Dounreay (ˌduːnˈreɪ; Dùnrath) is a small settlement and the site of two large nuclear establishments on the north coast of Caithness in the Highland area of Scotland. It is on the A836 road west of Thurso.
The nuclear establishments were created in the 1950s. They were the Nuclear Power Development Establishment (NPDE) for the development of civil fast breeder reactors, and the Vulcan Naval Reactor Test Establishment (NRTE), a military submarine reactor testing facility. Both these no longer perform their original research functions and will be completely decommissioned, some of which has been in progress for a while. The two establishments have been a major element in the economy of Thurso and Caithness, but this will decrease with the progress of decommissioning.
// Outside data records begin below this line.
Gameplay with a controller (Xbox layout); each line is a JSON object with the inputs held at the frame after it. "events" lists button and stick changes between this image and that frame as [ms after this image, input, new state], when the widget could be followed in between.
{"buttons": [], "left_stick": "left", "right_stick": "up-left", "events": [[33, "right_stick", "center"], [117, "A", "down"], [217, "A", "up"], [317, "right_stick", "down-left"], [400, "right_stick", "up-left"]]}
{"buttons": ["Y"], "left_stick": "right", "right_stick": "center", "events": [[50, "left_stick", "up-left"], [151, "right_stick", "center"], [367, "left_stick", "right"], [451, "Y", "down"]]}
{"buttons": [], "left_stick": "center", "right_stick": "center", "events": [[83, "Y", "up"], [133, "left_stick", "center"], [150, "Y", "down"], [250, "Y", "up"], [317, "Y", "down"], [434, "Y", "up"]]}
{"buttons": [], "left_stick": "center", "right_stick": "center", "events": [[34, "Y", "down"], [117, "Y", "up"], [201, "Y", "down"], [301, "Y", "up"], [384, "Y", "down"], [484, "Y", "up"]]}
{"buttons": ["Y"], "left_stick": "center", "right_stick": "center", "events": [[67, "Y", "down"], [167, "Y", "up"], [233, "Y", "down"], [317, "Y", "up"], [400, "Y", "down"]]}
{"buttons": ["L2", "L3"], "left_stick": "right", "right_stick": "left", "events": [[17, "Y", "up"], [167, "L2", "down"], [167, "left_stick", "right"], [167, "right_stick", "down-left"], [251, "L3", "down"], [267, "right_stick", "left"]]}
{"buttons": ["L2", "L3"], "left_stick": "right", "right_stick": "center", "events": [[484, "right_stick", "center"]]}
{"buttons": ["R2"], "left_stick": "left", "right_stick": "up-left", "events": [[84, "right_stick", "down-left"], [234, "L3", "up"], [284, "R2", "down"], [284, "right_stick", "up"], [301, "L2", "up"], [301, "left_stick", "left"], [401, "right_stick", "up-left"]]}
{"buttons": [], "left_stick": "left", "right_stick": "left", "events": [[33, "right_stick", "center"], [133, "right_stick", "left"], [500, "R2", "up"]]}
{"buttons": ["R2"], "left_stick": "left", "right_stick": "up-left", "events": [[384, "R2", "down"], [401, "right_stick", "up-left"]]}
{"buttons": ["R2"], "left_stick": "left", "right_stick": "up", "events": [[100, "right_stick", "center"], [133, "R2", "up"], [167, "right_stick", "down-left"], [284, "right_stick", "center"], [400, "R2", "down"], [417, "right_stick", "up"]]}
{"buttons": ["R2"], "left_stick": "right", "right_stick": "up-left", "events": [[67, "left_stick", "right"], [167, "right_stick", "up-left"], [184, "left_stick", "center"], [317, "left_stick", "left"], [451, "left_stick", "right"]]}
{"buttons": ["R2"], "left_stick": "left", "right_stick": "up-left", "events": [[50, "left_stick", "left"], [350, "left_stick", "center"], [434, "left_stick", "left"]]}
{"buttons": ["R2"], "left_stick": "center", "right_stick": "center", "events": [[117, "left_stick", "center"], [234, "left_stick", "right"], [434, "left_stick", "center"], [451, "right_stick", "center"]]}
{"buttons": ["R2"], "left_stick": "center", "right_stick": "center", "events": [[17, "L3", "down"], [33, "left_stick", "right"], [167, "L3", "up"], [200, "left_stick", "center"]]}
The NPDE will enter an interim care and surveillance state by 2036, and become a brownfield site by 2336. An announcement in July 2020 that the Nuclear Decommissioning Authority (NDA) will be taking over direct management of the site from the site licence company Dounreay Site Restoration Limited (DSRL) in 2021 has alleviated fears of 560 job losses.
The NRTE is to be decommissioned under a ten-year contract starting in 2023, ending in the creation of a brownfield site, which would be transferred to the NDA.
Dounreay is the site of Dounreay Castle (now a ruin) and its name derives from the Gaelic for 'fort on a mound'. Dounreay was the site of the battle of Sandside Chase in 1437. Robert Gordon's map of Caithness, 1642, uses Dounrae as the name of the castle. William J. Watson's The Celtic Place-names of Scotland gives the origin as Dúnrath, possibly a reference to a broch.
Dounreay was the site of a Second World War airfield, named RAF Dounreay. It became HMS Tern (II) in 1944 when the airfield was transferred to the Admiralty from RAF Coastal Command as a satellite of HMS Tern at Twatt in Orkney. It never saw any action during the war and was placed into care and maintenance in 1949.
There are two nuclear sites at Lower Dounreay built on and around the site of the former airfield.